[[ DATA SUPPLIED open ]]

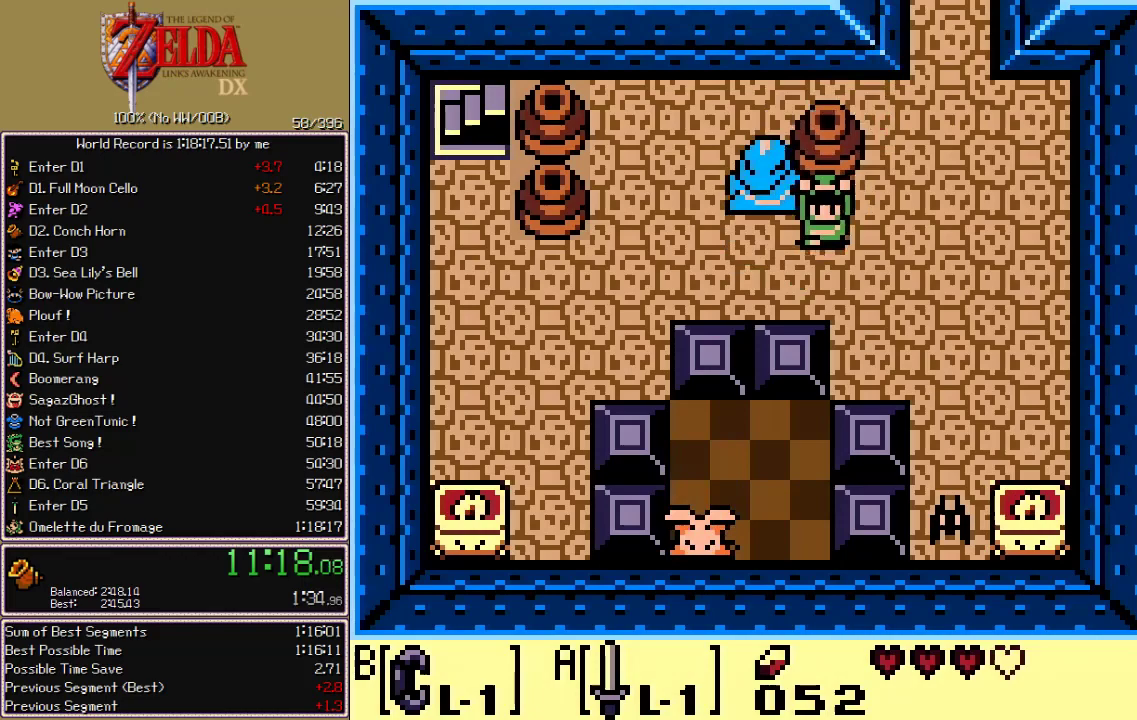
{"buttons": ["DPAD_DOWN"], "events": [[50, "DPAD_LEFT", "up"]]}
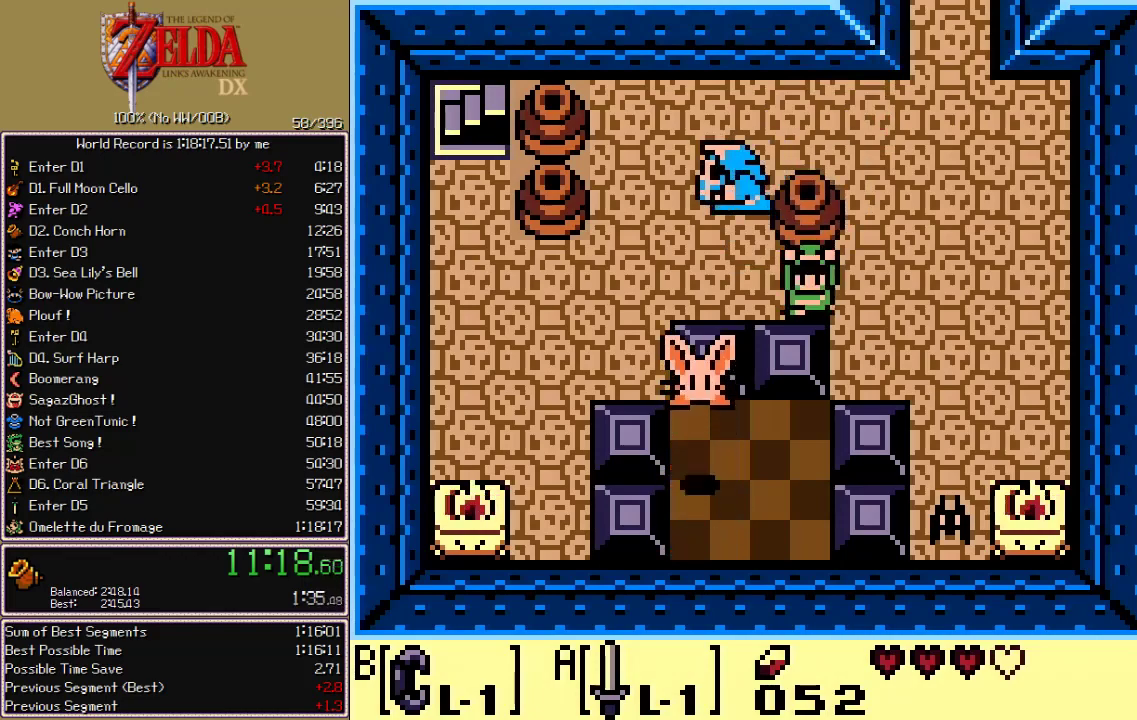
{"buttons": ["DPAD_DOWN"], "events": []}
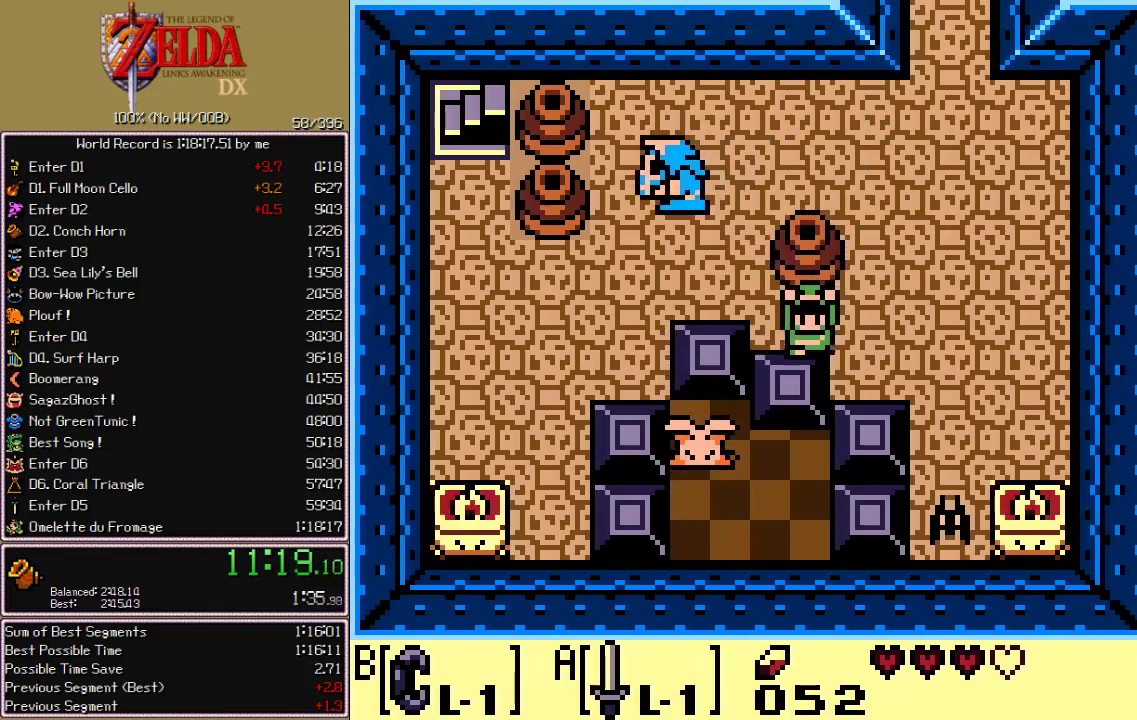
{"buttons": ["DPAD_LEFT"], "events": [[33, "DPAD_LEFT", "down"], [83, "DPAD_DOWN", "up"]]}
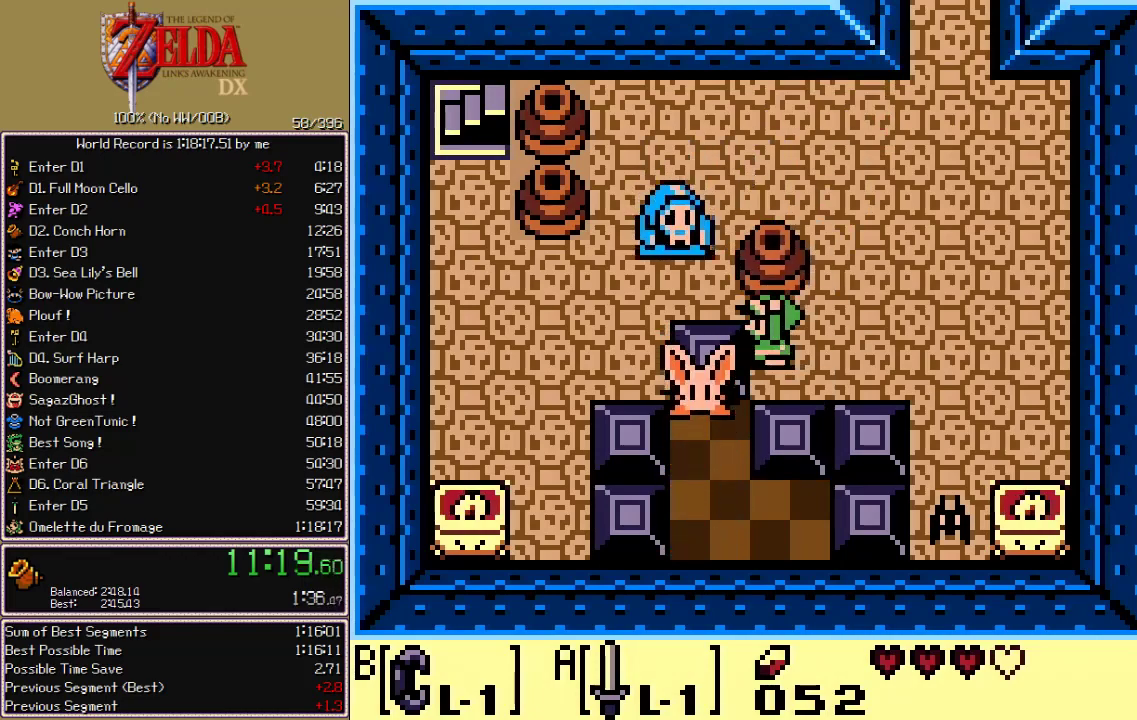
{"buttons": ["DPAD_LEFT"], "events": []}
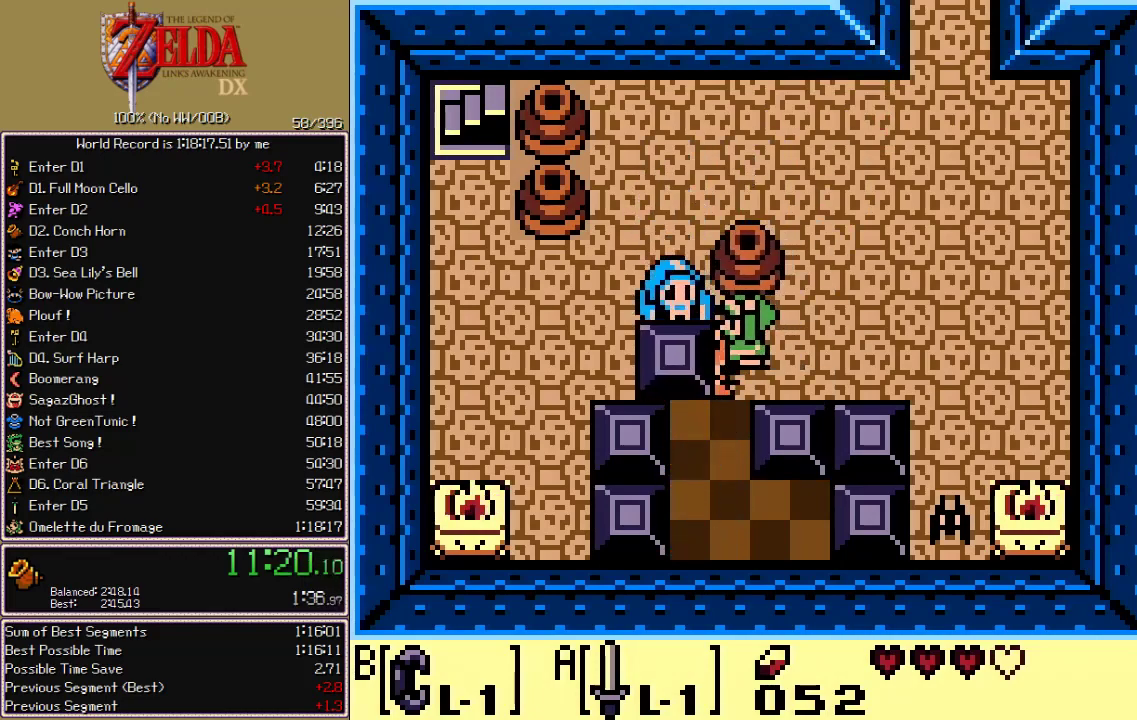
{"buttons": ["DPAD_DOWN"], "events": [[67, "DPAD_DOWN", "down"], [67, "DPAD_LEFT", "up"]]}
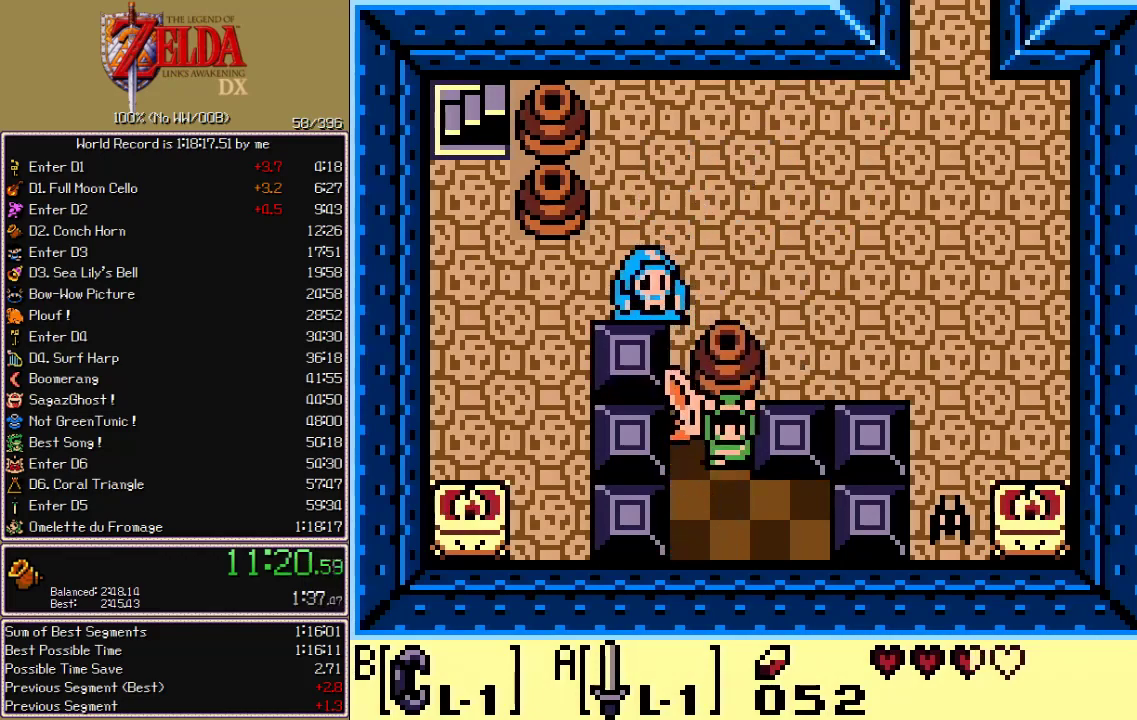
{"buttons": ["DPAD_UP"], "events": [[467, "DPAD_LEFT", "down"], [483, "DPAD_DOWN", "up"], [483, "DPAD_UP", "down"], [500, "DPAD_LEFT", "up"]]}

[[ DATA SUPPLIED closed ]]

WHAT THE TASK ASKS:
Output all the material verbatim, skipping every image.

ANSWER TO THIS PROBLEM:
{"buttons": ["DPAD_DOWN"], "events": [[50, "DPAD_LEFT", "up"]]}
{"buttons": ["DPAD_DOWN"], "events": []}
{"buttons": ["DPAD_LEFT"], "events": [[33, "DPAD_LEFT", "down"], [83, "DPAD_DOWN", "up"]]}
{"buttons": ["DPAD_LEFT"], "events": []}
{"buttons": ["DPAD_DOWN"], "events": [[67, "DPAD_DOWN", "down"], [67, "DPAD_LEFT", "up"]]}
{"buttons": ["DPAD_UP"], "events": [[467, "DPAD_LEFT", "down"], [483, "DPAD_DOWN", "up"], [483, "DPAD_UP", "down"], [500, "DPAD_LEFT", "up"]]}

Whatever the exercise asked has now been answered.